|"Purple Love" by Lawrence Yang - http://www.blowatlife.blogspot.com/|
It's Tuesday again and time to confess all I've been up to. Yesterday, I spent the afternoon with Brenda Miller's class at Western Washington University, where the students are making their own blogs. They were a great group who asked smart questions and their blogs varied from life in the Roller Derby to making beer. Pretty interesting stuff.
But now, it's my turn again to confess confess confess. So off we go. To the confessional--
I confess I do censor myself on my blog and on Confession Tuesday.
This was a question asked by one of the students and I thought it was an incredibly intriguing question. My first gut response was to say, "No, I share what's on my mind," but I realized there are things I don't post--say confessing how there's a male poet who annoys me just for being him or personal things about my family as I try to keep their lives private.
While my main promise to myself when doing this blog was --be honest--I also have a stronger belief that comes first-- do no harm.
So instead of ranting about a specific poet who drives me nutty (and not in that good happy way), I leave out names. I guess I feel life is hard enough for all of us and who I am to smack down someone who could be an incredibly kind and wonderful person, but through my dark-cloud sunglasses, I only saw ego, coldness and more ego.
I confess while I do censor things on my blog that may hurt other people, I think it's important to point out the bad stuff along with the good.
Like rejections. Like feeling down about the writing life, or stuck, or just unconnected.
I think a blog that just shows a well-painted home and happy smiley people leads others to believe their lives are inadequate.
And it's not true. We all struggle with something.
I think blogs like poetry, needs to be a mix of both, the sugar and spice. The wow-I'm-so-excited-about-this and I-may-never-write-again-I-have-been-fooling-myself-for fifteen-years-that-I'm-a-writer. Two completely true thoughts that can happen in one person's life.
John Berryman would wake up feeling like a genius and go to bed feeling like a failure, a hack.

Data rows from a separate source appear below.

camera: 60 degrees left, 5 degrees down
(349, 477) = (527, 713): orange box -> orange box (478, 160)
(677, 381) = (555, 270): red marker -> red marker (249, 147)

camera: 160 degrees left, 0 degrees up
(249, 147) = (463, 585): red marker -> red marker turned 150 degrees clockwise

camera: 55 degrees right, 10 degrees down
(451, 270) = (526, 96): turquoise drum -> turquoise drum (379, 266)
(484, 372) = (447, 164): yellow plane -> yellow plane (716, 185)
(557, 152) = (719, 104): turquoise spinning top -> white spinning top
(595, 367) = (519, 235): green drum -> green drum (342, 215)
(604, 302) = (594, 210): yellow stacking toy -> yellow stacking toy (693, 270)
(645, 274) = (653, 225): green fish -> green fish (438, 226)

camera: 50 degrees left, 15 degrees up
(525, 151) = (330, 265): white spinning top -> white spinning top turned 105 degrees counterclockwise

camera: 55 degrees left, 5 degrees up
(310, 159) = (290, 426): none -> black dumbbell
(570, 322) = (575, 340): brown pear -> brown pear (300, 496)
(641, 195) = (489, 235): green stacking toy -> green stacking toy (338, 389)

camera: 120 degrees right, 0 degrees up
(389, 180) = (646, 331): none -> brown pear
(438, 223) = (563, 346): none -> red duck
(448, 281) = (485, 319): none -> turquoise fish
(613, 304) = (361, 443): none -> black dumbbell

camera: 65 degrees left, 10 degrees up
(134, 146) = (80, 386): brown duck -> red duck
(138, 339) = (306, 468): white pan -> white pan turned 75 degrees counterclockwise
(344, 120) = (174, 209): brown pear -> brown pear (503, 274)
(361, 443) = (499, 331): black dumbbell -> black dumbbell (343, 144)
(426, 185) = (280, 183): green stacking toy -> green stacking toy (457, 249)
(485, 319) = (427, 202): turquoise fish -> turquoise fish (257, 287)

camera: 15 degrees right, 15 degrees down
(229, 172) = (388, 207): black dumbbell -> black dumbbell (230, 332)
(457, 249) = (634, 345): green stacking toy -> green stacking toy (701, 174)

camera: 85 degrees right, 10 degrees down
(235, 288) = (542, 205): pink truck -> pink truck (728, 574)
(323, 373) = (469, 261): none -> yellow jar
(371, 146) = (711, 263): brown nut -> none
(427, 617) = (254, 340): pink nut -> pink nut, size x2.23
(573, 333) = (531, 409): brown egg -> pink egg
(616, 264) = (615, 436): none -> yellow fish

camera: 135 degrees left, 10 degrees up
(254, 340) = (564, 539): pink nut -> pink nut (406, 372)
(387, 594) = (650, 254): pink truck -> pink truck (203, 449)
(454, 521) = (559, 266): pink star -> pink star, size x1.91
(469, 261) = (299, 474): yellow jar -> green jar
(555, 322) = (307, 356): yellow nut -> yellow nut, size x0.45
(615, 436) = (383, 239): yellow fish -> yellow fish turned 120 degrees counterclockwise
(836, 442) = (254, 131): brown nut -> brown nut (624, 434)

While regular folks have these feelings, I think many times they are stronger in artists. Sometimes I wonder if it's because we are responsible solely for us and what we achieve, accomplish, or spend our time doing.
There is no middle manager, no receptionist to blame that we didn't get that call. Our lives are our own creation, they can please and disappoint us daily.
I confess I used my birthday money to buy a surfboard--a SUP board (stand-up paddle board). It's currently in my living room taking up a huge amount of room.